Dans son ouvrage consacré aux Regraga, le sociologue Abdelkader Mana avait relevé, lors de leur fameux pèlerinage circulaire printanier, des rites et des chants rappelant étrangement l’épisode biblique de la Table servie.

Adoptant une croyance proche de l’arianisme dans sa proclamation de la transcendance divine, les Regraga auraient été persécutés par l’Eglise, en la personne de leurs ancêtres Artoun, Ardoun, Amijji et Alqma, lesquels fuyant par voie de mer, auraient accosté sur les rivages de l’Oued Tensift, à Aguz, où ils fondèrent un lieu de prières, appelé en amazigh, Timzkden n’houren (la Mosquée des apôtres).

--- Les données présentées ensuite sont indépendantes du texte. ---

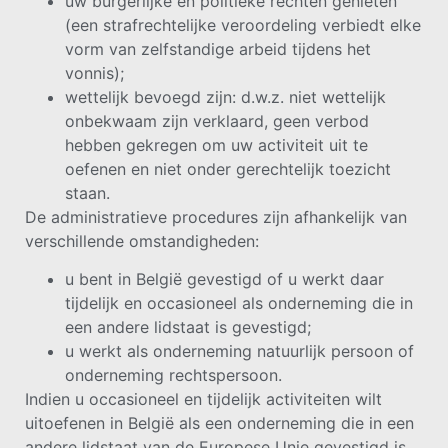
uw burgerlijke en politieke rechten genieten
(een strafrechtelijke veroordeling verbiedt elke
vorm van zelfstandige arbeid tijdens het
vonnis);
wettelijk bevoegd zijn: d.w.z. niet wettelijk
onbekwaam zijn verklaard, geen verbod
hebben gekregen om uw activiteit uit te
oefenen en niet onder gerechtelijk toezicht
staan.
De administratieve procedures zijn afhankelijk van
verschillende omstandigheden:
u bent in België gevestigd of u werkt daar
tijdelijk en occasioneel als onderneming die in
een andere lidstaat is gevestigd;
u werkt als onderneming natuurlijk persoon of
onderneming rechtspersoon.
Indien u occasioneel en tijdelijk activiteiten wilt
uitoefenen in België als een onderneming die in een
andere lidstaat van de Europese Unie gevestigd is,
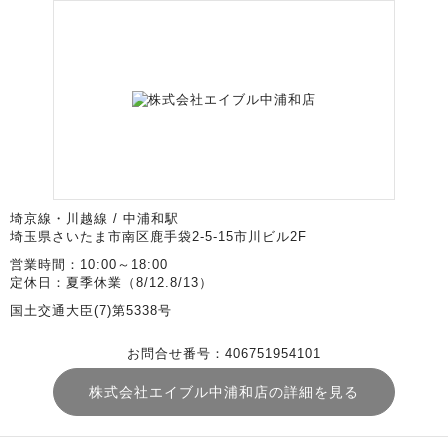
埼京線・川越線 / 中浦和駅
埼玉県さいたま市南区鹿手袋2-5-15市川ビル2F
営業時間：10:00～18:00
定休日：夏季休業（8/12.8/13）
国土交通大臣(7)第5338号
お問合せ番号：406751954101
株式会社エイブル中浦和店の詳細を見る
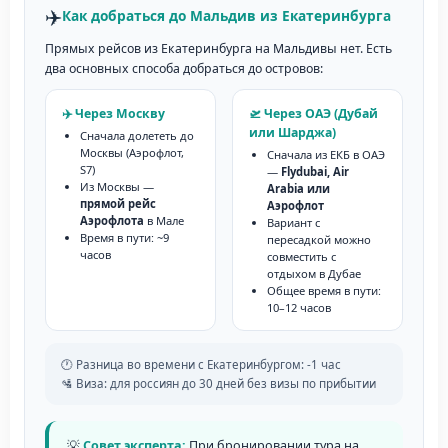
✈️
Как добраться до Мальдив из Екатеринбурга
Прямых рейсов из Екатеринбурга на Мальдивы нет. Есть
два основных способа добраться до островов:
✈️ Через Москву
🛫 Через ОАЭ (Дубай
или Шарджа)
Сначала долететь до
Москвы (Аэрофлот,
Сначала из ЕКБ в ОАЭ
S7)
—
Flydubai, Air
Из Москвы —
Arabia или
прямой рейс
Аэрофлот
Аэрофлота
в Мале
Вариант с
Время в пути: ~9
пересадкой можно
часов
совместить с
отдыхом в Дубае
Общее время в пути:
10–12 часов
🕐 Разница во времени с Екатеринбургом: -1 час
🛂 Виза: для россиян до 30 дней без визы по прибытии
💡
Совет эксперта:
При бронировании тура на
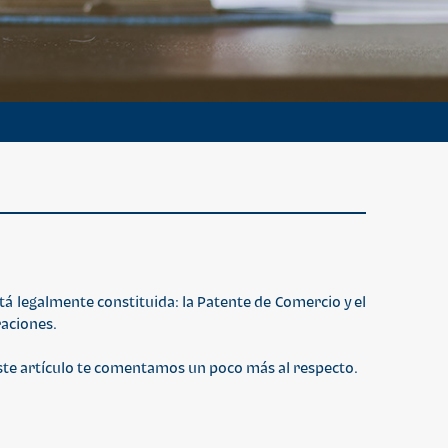
 legalmente constituida: la Patente de Comercio y el
raciones.
este artículo te comentamos un poco más al respecto.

De leur filiation seraient issus les Sept Hommes Regraga qui auraient quitté leur Haha natal pour se rendre en Arabie à la rencontre de l’élu de Dieu et sceau des Prophètes Sidna Mohamed dont ils attendaient la prophétie en tant que continuation du message abrahamique et de convertir les leurs bien avant l’arrivée des troupes musulmanes.

Chaque année, selon une tradition immuable, s’effectue encore à l’équinoxe de printemps, dans l’arrière-pays d’Essaouira, une tournée printanière de quarante étapes en quarante-quatre jours.

C’est le pèlerinage circulaire, appelé «Daour», aux sanctuaires des Sept Saints que d’aucuns choisiront de débuter avec l’avènement de l’islam, d’autres au temps de Jésus, voire à la nuit des temps, à la fois pour indiquer que cette région n’était pas terra nullius en matière religieuse et pour marquer une insertion dans l’ordre cosmique et la connexion entretenue avec les lois de l’univers.

Des rites qui ne sont pas sans rappeler le pèlerinage islamo-chrétien des Sept Dormants d’Ephèse en Turquie ou le Tour de Bretagne autour des Sept Saints évangélisateurs de l’Armorique, tissant au-delà des spécificités culturelles et religieuses des uns et des autres, des liens magiques entre les hommes.